= DIRECTIVE =
Locate all lines in the data below that hold "Birla" and show them.

= DATA RECORDS =
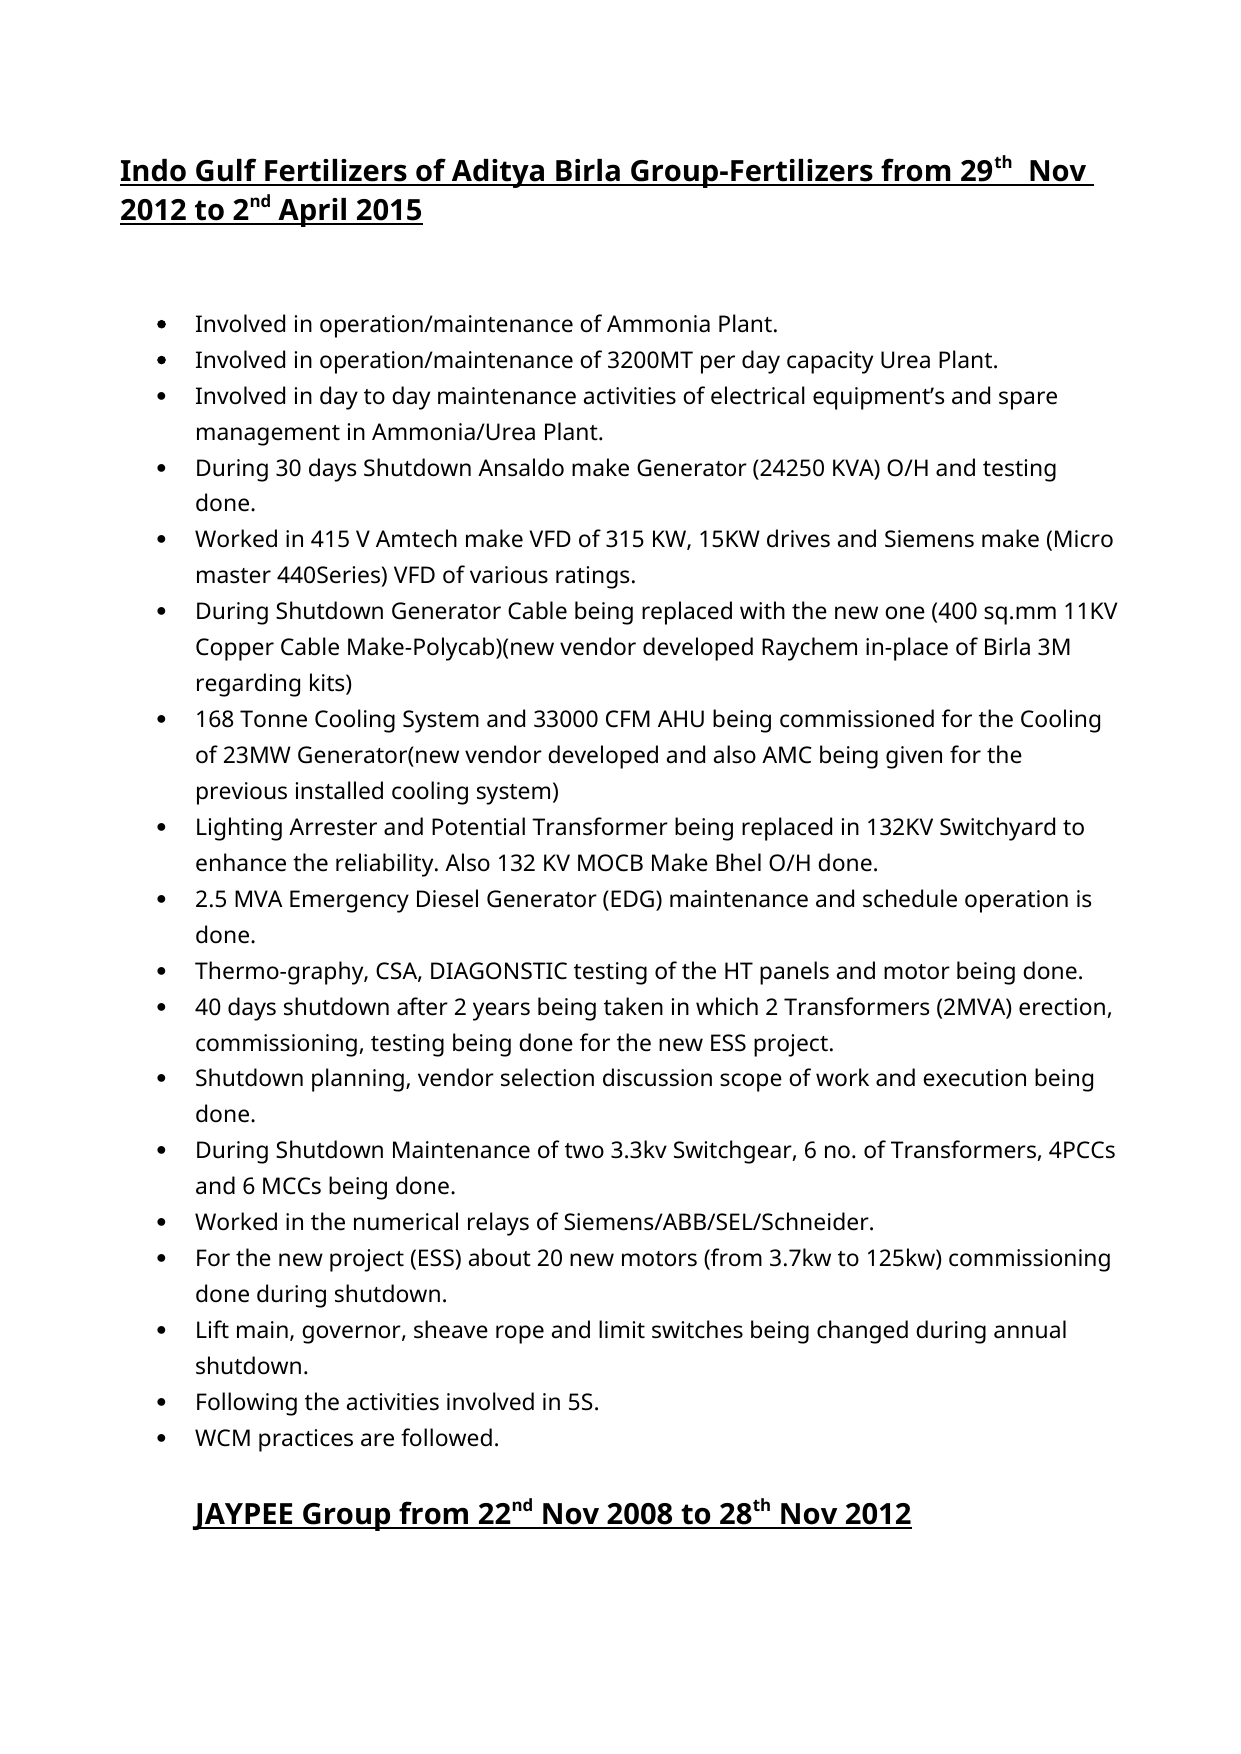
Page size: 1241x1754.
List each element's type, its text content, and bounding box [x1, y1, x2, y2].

list Lighting Arrester and Potential Transformer being replaced in 132KV Switchyard to enhance the reliability. Also 132 KV MOCB Make Bhel O/H done. [157, 811, 1120, 878]
list Worked in the numerical relays of Siemens/ABB/SEL/Schneider. [157, 1206, 1120, 1237]
list During Shutdown Maintenance of two 3.3kv Switchgear, 6 no. of Transformers, 4PCCs and 6 MCCs being done. [157, 1134, 1120, 1201]
list Involved in operation/maintenance of 3200MT per day capacity Urea Plant. [157, 344, 1120, 375]
list Involved in day to day maintenance activities of electrical equipment’s and spare management in Ammonia/Urea Plant. [157, 379, 1120, 447]
list Thermo-graphy, CSA, DIAGONSTIC testing of the HT panels and motor being done. [157, 954, 1120, 986]
list WCM practices are followed. [157, 1422, 1120, 1453]
list Involved in operation/maintenance of Ammonia Plant. [157, 308, 1120, 339]
list 168 Tonne Cooling System and 33000 CFM AHU being commissioned for the Cooling of 23MW Generator(new vendor developed and also AMC being given for the previous installed cooling system) [157, 703, 1120, 806]
list During Shutdown Generator Cable being replaced with the new one (400 sq.mm 11KV Copper Cable Make-Polycab)(new vendor developed Raychem in-place of Birla 3M regarding kits) [157, 595, 1120, 698]
list Shutdown planning, vendor selection discussion scope of work and execution being done. [157, 1062, 1120, 1129]
list Worked in 415 V Amtech make VFD of 315 KW, 15KW drives and Siemens make (Micro master 440Series) VFD of various ratings. [157, 523, 1120, 591]
list For the new project (ESS) about 20 new motors (from 3.7kw to 125kw) commissioning done during shutdown. [157, 1242, 1120, 1309]
list Following the activities involved in 5S. [157, 1386, 1120, 1417]
list During 30 days Shutdown Ansaldo make Generator (24250 KVA) O/H and testing done. [157, 451, 1120, 519]
list 40 days shutdown after 2 years being taken in which 2 Transformers (2MVA) erection, commissioning, testing being done for the new ESS project. [157, 991, 1120, 1058]
list Lift main, governor, sheave rope and limit switches being changed during annual shutdown. [157, 1314, 1120, 1381]
text Indo Gulf Fertilizers of Aditya Birla Group-Fertilizers from 29th Nov 2012 to 2nd April 2015 [120, 150, 1120, 229]
list 2.5 MVA Emergency Diesel Generator (EDG) maintenance and schedule operation is done. [157, 883, 1120, 950]
list JAYPEE Group from 22nd Nov 2008 to 28th Nov 2012 [195, 1494, 1120, 1533]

= THE COMPLETED TASK =
list During Shutdown Generator Cable being replaced with the new one (400 sq.mm 11KV Copper Cable Make-Polycab)(new vendor developed Raychem in-place of Birla 3M regarding kits) [157, 595, 1120, 698]
text Indo Gulf Fertilizers of Aditya Birla Group-Fertilizers from 29th Nov 2012 to 2nd April 2015 [120, 150, 1120, 229]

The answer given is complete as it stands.